Visualizing Effects of Hyperparameters on Accuracy

There are a number of 'hyperparameters' that control the how the algorithm is built, and subseqently how it performs. The following code, which is not my own, illustrates the effect of 2 hyperparameters on accuracy: number of decision trees in the forest, and number of variables to choose from to create 'branches' (or nodes) on each tree. I did not save the source URL for the code, so I can't cite it here. But I will update it as soon as I can find it.

In [13]:
RANDOM_STATE = 123

# Generate a binary classification dataset.
X, y = X_train, y_train

# NOTE: Setting the `warm_start` construction parameter to `True` disables
# support for parallelized ensembles but is necessary for tracking the OOB
# error trajectory during training.
ensemble_clfs = [
    ("RandomForestClassifier, max_features='sqrt'",
        RandomForestClassifier(warm_start=True, oob_score=True,
                               random_state=RANDOM_STATE)),
    ("RandomForestClassifier, max_features='log2'",
        RandomForestClassifier(warm_start=True, max_features='log2',
                               oob_score=True,
                               random_state=RANDOM_STATE)),
    ("RandomForestClassifier, max_features=None",
        RandomForestClassifier(warm_start=True, max_features=None,
                               oob_score=True,
                               random_state=RANDOM_STATE))
]

# Map a classifier name to a list of (, ) pairs.
error_rate = OrderedDict((label, []) for label, _ in ensemble_clfs)

# Range of `n_estimators` values to explore.
min_estimators = 100
max_estimators = 250

for label, clf in ensemble_clfs:
    for i in range(min_estimators, max_estimators + 1):
        clf.set_params(n_estimators=i)
        clf.fit(X, y)

        # Record the OOB error for each `n_estimators=i` setting.
        oob_error = 1 - clf.oob_score_
        error_rate[label].append((i, oob_error))

# Generate the "OOB error rate" vs. "n_estimators" plot.
for label, clf_err in error_rate.items():
    xs, ys = zip(*clf_err)
    plt.plot(xs, ys, label=label)

plt.xlim(min_estimators, max_estimators)
plt.xlabel("n_estimators")
plt.ylabel("OOB error rate")
plt.legend(loc="upper right")
plt.show()

The plot suggests that the error rate settles after about 230 trees, and that using a square-root or log2 constraint on available variables are equivalent. Since there are other hyperparameters that could influence the algorithm, below I use scikit-learn's GridSearchCV module to select the best hyperparameters.

In [14]:
# GridSearchCV to optimize hyperparameters

rfcGS = RandomForestClassifier(random_state=1)
gridparams = {'n_estimators':[220, 240, 260],
                'min_samples_split': [2, 3, 6],
                'min_samples_leaf': [1, 3, 5],
                'max_features': ['auto','log2']} 

clf = GridSearchCV(rfcGS, gridparams, cv = 5)
clf.fit(X_train, y_train)

print '\nOptimized parameters: '
for k in clf.best_params_:
    print k + ': ' + str(clf.best_params_[k])

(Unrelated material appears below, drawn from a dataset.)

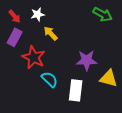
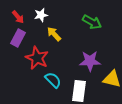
green arrow: (103, 14) -> (92, 22), moved

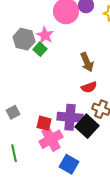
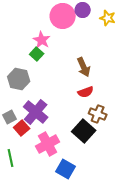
gray hexagon: (24, 39) -> (19, 79), moved
purple cross: (70, 117) -> (36, 112), moved, turned 35
red square: (44, 123) -> (22, 128), moved, turned 35

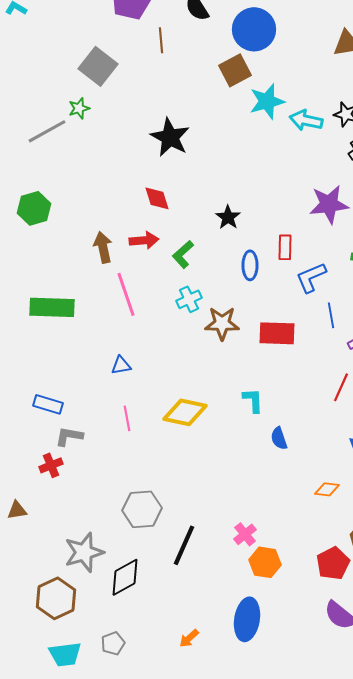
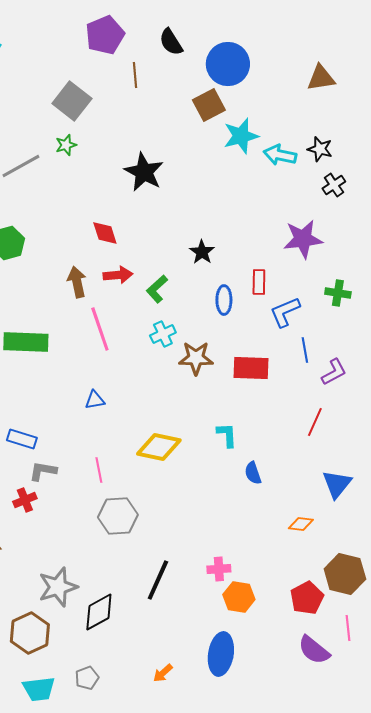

print 'CV Hold-out data accuracy: {:.2f}%'.format(clf.score(X_test, y_test)*100) # Hold out score comparatively low -- overfitting
Optimized parameters: 
max_features: auto
min_samples_split: 2
n_estimators: 240
min_samples_leaf: 3
CV Hold-out data accuracy: 76.67%

Results

Based on my cross-validation accuracy, I could expect about 77% accuracy on new data. And that's just about what happened. My predictions were 79.4% accurate, and this placed me (currently) 1691 out of >7000. So -- not AMAZING, but in the top ~25%, which I'm happy with for my first data science competition.

If I wanted, I could do a little more feature engineering and try some different algorithms to see if I can do any better. I think people are getting the highest accuracy out of ensemble methods. But this will do for now.